Religion
- Affiliation: Hinduism
- District: Idukki
- Deity: Devi
- Festival: Kumbha Bharani Mahotsavam

Location
- Location: Kanchiyar
- State: Kerala
- Country: India
- Interactive map of Nariampara Puthiyakavu Devikshethram
- Coordinates: 9°45′45″N 77°5′47″E﻿ / ﻿9.76250°N 77.09639°E

Architecture
- Type: Traditional Kerala style
- Completed: 1989
- Elevation: 877 m (2,877 ft)

Website

= Nariampara Puthiyakavu Devikshethram =

Nariampara Puthiyakavu Devikshethram is a Hindu temple located in Nariampara near Kattappana in Idukki district of Kerala state, India. The temple is situated on the Kattappana - Kuttikkanam state highway, about 3 km from Kattappana.

==History==
Puthiyakavil Devi Temple is a family temple of Kalloorath family. This temple is co-related to Moothedathu Devi Temple at Vaikom.

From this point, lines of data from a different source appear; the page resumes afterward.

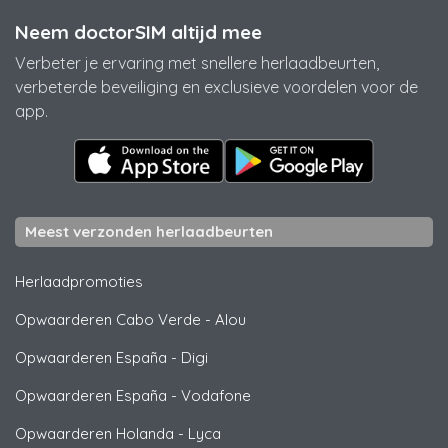
Neem doctorSIM altijd mee
Verbeter je ervaring met snellere herlaadbeurten,
verbeterde beveiliging en exclusieve voordelen voor de
app.
Meest verzonden herlaadbeurten
Herlaadpromoties
Opwaarderen Cabo Verde
-
Alou
Opwaarderen España
-
Digi
Opwaarderen España
-
Vodafone
Opwaarderen Holanda
-
Lyca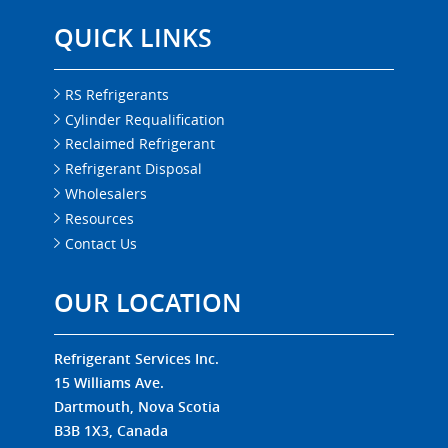
QUICK LINKS
RS Refrigerants
Cylinder Requalification
Reclaimed Refrigerant
Refrigerant Disposal
Wholesalers
Resources
Contact Us
OUR LOCATION
Refrigerant Services Inc.
15 Williams Ave.
Dartmouth, Nova Scotia
B3B 1X3, Canada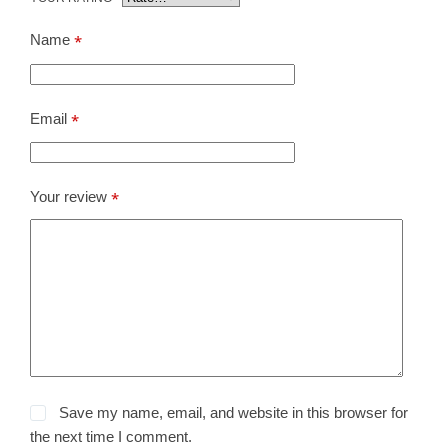
Name
*
Email
*
Your review
*
Save my name, email, and website in this browser for
the next time I comment.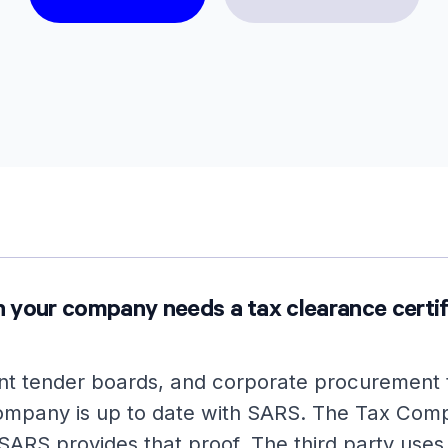
 your company needs a tax clearance certif
t tender boards, and corporate procurement 
company is up to date with SARS. The Tax Comp
SARS provides that proof. The third party uses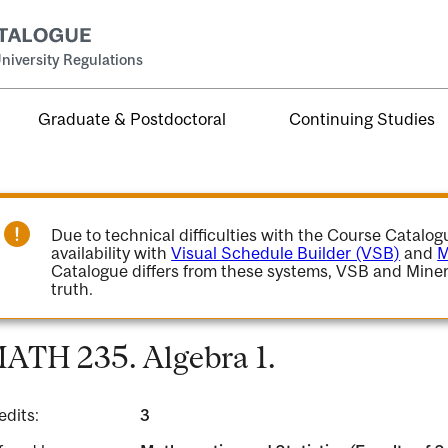
niversity Regulations
Graduate & Postdoctoral
Continuing Studies
Due to technical difficulties with the Course Catalo
availability with
Visual Schedule Builder (VSB)
and
M
Catalogue differs from these systems, VSB and Miner
truth.
ATH 235. Algebra 1.
edits:
3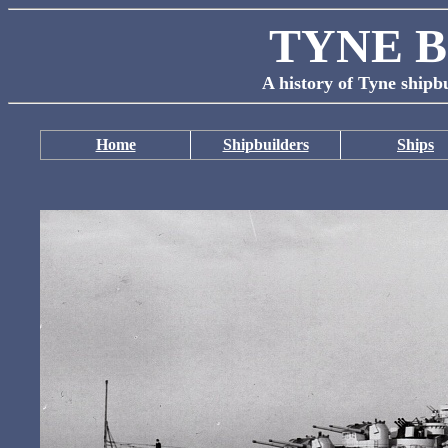
TYNE B
A history of Tyne shipbu
Home
Shipbuilders
Ships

The story behind the co-relation is that the grandfather of Gowri Kuttapan (eldest member Kalloorath family) was a staunch believer of Moothedathu Devi. He was also the velichappadu of Moothedathu Devi Temple. The following generation did not take the position of Velichapaadu, so after the Grandfather's death, Gowri Kuttapan inherited his sword.

After her marriage with Kuttapan, Gowri settled at Kattappana. During this period Gowri Kuttapan used to light a lamp to venerate the Sword. They faced problems such as disease and poverty. Late Kuttapan conducted a Devaprasanam (astrological verification). In Devaprasanam the presence of Devi was visualised, and Devi needed shelter outside the house. So in the early 20th century, Late Kuttapan built a small building, but wished to build a proper temple.

In 1989, the Kalloorath family, headed by K.K. Thankapan, built a new temple. Family members involved the public in administering the temple, selecting 51 neighbours as the governing body.

==Festivals==
Kumbha Bharani Mahotsavam hosted during February and March is the most noted festival of the temple.